Findings were published online Friday in JAMA Network Open.

Clues to the reasons for low vaccine uptake are particularly important as Black communities have been disproportionately burdened by COVID-19, with more cases, deaths, and more severe economic effects than other racial and ethnic communities.

This study is part of a larger project conducted by the market research firm YouGov, which examined beliefs and misperceptions about COVID-19 among a representative sample of adults in the US. In the larger 7-wave study, participants were contacted every month from December 2020 to June 2021. 

In Padamsee’s study, the researchers’ main outcome was self-reported intention to vaccinate measured on a 6-point scale (1 indicates extremely unlikely and 6 for extremely likely). Beliefs about the safety, effectiveness, and need for COVID-19 vaccines were measured on a 5-point Likert scale, with higher scores indicated greater agreement.

The researchers found that by December 2020, only 36% to 49% of Black people
(compared with 44%-59% of white individuals) said they intended to get the vaccine when they became eligible.

But the picture was different starting in March of 2021. Compared with baseline, Black participants’ vaccine intention had increased more than that of white participants in wave 4 (March 2021; b = 0.666; P < .001), wave 5 (April 2021; b = 0.890; P < .001); wave 6 (May 2021; b = 0.695; P < .001); and wave 7 (June 2021; b = 0.709; P < .001).

Padamsee said there should be a shift in the assumption that there are low vaccination numbers in the Black community because of hesitancy. Instead, exploring access issues should be a priority, she said.
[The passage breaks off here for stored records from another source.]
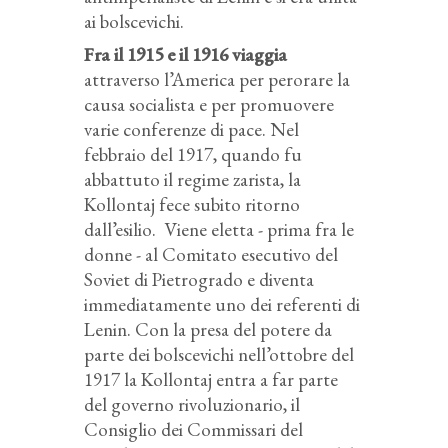
ai bolscevichi.
Fra il 1915 e il 1916 viaggia
attraverso l’America per perorare la
causa socialista e per promuovere
varie conferenze di pace. Nel
febbraio del 1917, quando fu
abbattuto il regime zarista, la
Kollontaj fece subito ritorno
dall’esilio. Viene eletta - prima fra le
donne - al Comitato esecutivo del
Soviet di Pietrogrado e diventa
immediatamente uno dei referenti di
Lenin. Con la presa del potere da
parte dei bolscevichi nell’ottobre del
1917 la Kollontaj entra a far parte
del governo rivoluzionario, il
Consiglio dei Commissari del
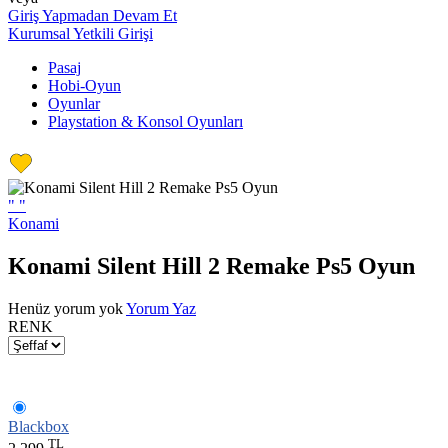
Giriş Yapmadan Devam Et
Kurumsal Yetkili Girişi
Pasaj
Hobi-Oyun
Oyunlar
Playstation & Konsol Oyunları
"
"
Konami
Konami Silent Hill 2 Remake Ps5 Oyun
Henüz yorum yok
Yorum Yaz
RENK
Blackbox
TL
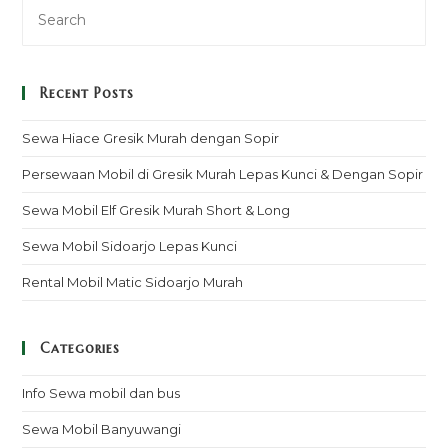
Recent Posts
Sewa Hiace Gresik Murah dengan Sopir
Persewaan Mobil di Gresik Murah Lepas Kunci & Dengan Sopir
Sewa Mobil Elf Gresik Murah Short & Long
Sewa Mobil Sidoarjo Lepas Kunci
Rental Mobil Matic Sidoarjo Murah
Categories
Info Sewa mobil dan bus
Sewa Mobil Banyuwangi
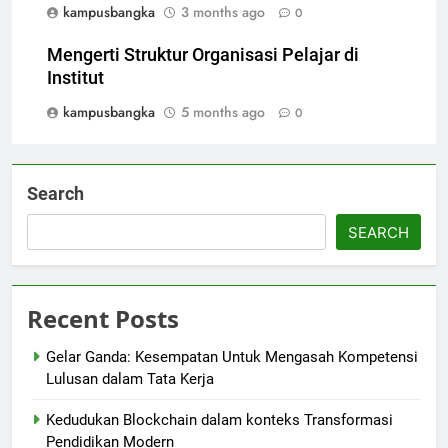
kampusbangka
3 months ago
0
Mengerti Struktur Organisasi Pelajar di
Institut
kampusbangka
5 months ago
0
Search
SEARCH
Recent Posts
Gelar Ganda: Kesempatan Untuk Mengasah Kompetensi
Lulusan dalam Tata Kerja
Kedudukan Blockchain dalam konteks Transformasi
Pendidikan Modern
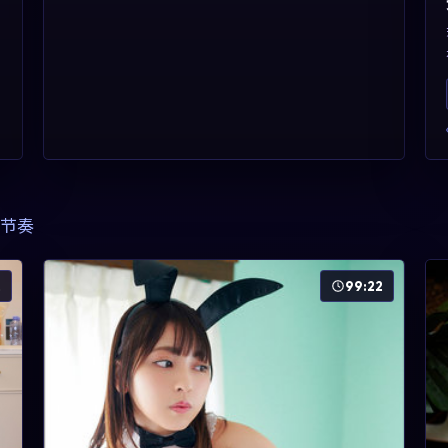
节奏
2
99:22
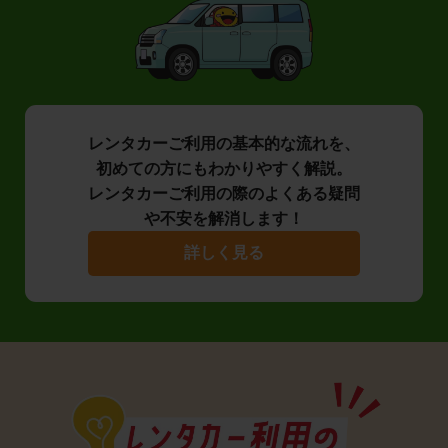
レンタカーご利用の基本的な流れを、
初めての方にもわかりやすく解説。
レンタカーご利用の際のよくある疑問
や不安を解消します！
詳しく見る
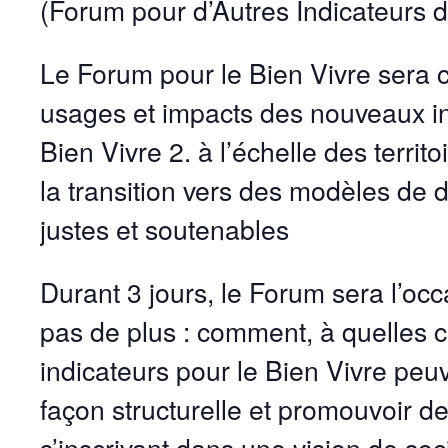
(Forum pour d’Autres Indicateurs 
Le Forum pour le Bien Vivre sera c
usages et impacts des nouveaux in
Bien Vivre 2. à l’échelle des territ
la transition vers des modèles de
justes et soutenables
Durant 3 jours, le Forum sera l’occ
pas de plus : comment, à quelles c
indicateurs pour le Bien Vivre peuv
façon structurelle et promouvoir d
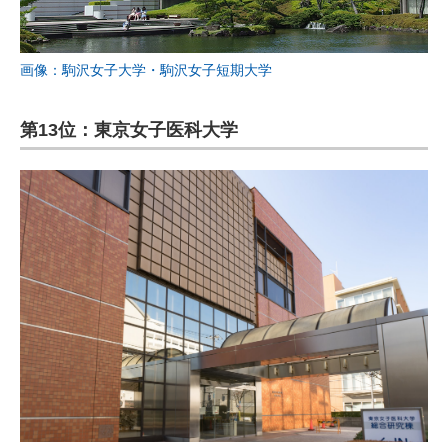
画像：駒沢女子大学・駒沢女子短期大学
第13位：東京女子医科大学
Access issues could be perceptions that wages will be lost if people have to take off work for ill effects of the vaccine. Access issues could also include misperceptions that getting the vaccine will be expensive, when in actuality it is free, Padamsee said.

“For both big state agencies and small community groups, it’s about figuring out what really is in the way, being open to that it really may be about an access barrier and that those problems need to be addressed,” she said.

Messenger as Important as Message

Padamsee said a strength of their study is that it offers unique data that allowed her team to track the same people over time and track changes in their beliefs, eliminating the possibility that different information was observed because it was a different sample of people.

Jennifer Reich, PhD, professor of sociology at Colorado University-Denver, said she agreed that, “hesitancy is not the end of the conversation. “

“People, when they express concerns about a vaccine are not unmovable and there’s evidence that people do change their minds with new information,” she told Medscape Medical News.

She said that in building on this work it will be important to know more about attitudes in the Black community by subgroups, such as geographic location, income, political affiliation, and employment status to help tailor vaccination messages that are meaningful.

The authors mention that the messenger is often as important as the message for vaccine uptake.

In that regard, Reich pointed out that different states have different strategies on where to place vaccine clinics, noting that some rely only on contracts with corporate pharmacies while others use a community outreach strategy.

In Colorado, she said, “We have a structure where any community organization can request a vaccine clinic on site.”

Many churches, elementary and high schools, even zoos in Colorado offer vaccine clinics for all family members.

“Colorado has a mobile vaccine clinic that has gone everywhere from factories to nightclubs,” she said.

“The idea that it can be readily accessible and we can bring healthcare to where people are already I hope is one of the lessons from COVID we keep,” Reich said. “Primary care has never been easy to access for people who work.”

Coauthors report grants from the National Science Foundation during the conduct of the study. Dr Padamsee reports grants from the National Institutes of Health, the Patient-Centered Outcomes Research Institute, the Kirwan Institute for the Study of Race and Ethnicity, and the Stefanie Spielman Fund during the conduct of the study.  

Reich declared no relevant financial relationships.